Restate word for word the lines of the data below, from the first through the one that has "avoid slow ramp-up.".

(Entries taken from a collection)
■ ■ ■ ■

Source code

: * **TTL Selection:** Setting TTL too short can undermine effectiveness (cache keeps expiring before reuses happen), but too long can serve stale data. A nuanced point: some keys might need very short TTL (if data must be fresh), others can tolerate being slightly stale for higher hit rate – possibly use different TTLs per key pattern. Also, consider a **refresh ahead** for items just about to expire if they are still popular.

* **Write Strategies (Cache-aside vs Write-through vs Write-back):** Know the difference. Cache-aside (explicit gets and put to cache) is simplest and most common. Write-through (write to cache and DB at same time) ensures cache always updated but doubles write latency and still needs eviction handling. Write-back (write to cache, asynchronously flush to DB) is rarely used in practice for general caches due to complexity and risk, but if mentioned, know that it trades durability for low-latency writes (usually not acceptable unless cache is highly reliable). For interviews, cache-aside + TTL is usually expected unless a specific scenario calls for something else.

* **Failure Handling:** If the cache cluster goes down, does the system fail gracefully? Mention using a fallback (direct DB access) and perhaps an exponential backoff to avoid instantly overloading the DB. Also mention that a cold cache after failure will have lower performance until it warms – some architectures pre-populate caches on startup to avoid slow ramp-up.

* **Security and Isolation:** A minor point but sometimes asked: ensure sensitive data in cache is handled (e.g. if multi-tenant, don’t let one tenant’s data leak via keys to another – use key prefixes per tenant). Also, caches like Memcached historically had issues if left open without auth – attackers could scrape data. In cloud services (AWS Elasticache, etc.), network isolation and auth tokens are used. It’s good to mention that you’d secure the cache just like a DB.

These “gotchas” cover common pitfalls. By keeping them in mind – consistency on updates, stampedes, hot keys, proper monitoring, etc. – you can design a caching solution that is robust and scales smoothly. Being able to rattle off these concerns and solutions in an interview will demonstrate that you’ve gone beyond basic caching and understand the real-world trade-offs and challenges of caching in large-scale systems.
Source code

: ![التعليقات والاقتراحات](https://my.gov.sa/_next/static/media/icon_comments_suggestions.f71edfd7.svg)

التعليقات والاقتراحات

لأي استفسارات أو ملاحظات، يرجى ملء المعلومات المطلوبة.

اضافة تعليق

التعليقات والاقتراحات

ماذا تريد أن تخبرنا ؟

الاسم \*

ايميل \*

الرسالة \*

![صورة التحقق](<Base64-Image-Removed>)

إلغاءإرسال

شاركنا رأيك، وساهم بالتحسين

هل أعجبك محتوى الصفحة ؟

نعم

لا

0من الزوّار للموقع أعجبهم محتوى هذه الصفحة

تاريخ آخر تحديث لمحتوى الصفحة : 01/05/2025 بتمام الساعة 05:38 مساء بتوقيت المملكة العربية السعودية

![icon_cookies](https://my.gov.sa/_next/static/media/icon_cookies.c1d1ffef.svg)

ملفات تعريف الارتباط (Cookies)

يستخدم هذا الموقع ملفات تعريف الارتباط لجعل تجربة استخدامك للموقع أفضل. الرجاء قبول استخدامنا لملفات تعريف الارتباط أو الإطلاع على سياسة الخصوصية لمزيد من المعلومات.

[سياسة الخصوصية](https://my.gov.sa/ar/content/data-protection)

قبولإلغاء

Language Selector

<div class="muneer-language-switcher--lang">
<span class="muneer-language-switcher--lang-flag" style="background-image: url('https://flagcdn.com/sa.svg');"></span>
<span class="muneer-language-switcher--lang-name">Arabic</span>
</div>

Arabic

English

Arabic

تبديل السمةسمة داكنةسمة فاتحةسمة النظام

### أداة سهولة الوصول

■ ■ ■ ■

| Written answer |
Source code

: * **TTL Selection:** Setting TTL too short can undermine effectiveness (cache keeps expiring before reuses happen), but too long can serve stale data. A nuanced point: some keys might need very short TTL (if data must be fresh), others can tolerate being slightly stale for higher hit rate – possibly use different TTLs per key pattern. Also, consider a **refresh ahead** for items just about to expire if they are still popular.

* **Write Strategies (Cache-aside vs Write-through vs Write-back):** Know the difference. Cache-aside (explicit gets and put to cache) is simplest and most common. Write-through (write to cache and DB at same time) ensures cache always updated but doubles write latency and still needs eviction handling. Write-back (write to cache, asynchronously flush to DB) is rarely used in practice for general caches due to complexity and risk, but if mentioned, know that it trades durability for low-latency writes (usually not acceptable unless cache is highly reliable). For interviews, cache-aside + TTL is usually expected unless a specific scenario calls for something else.

* **Failure Handling:** If the cache cluster goes down, does the system fail gracefully? Mention using a fallback (direct DB access) and perhaps an exponential backoff to avoid instantly overloading the DB. Also mention that a cold cache after failure will have lower performance until it warms – some architectures pre-populate caches on startup to avoid slow ramp-up.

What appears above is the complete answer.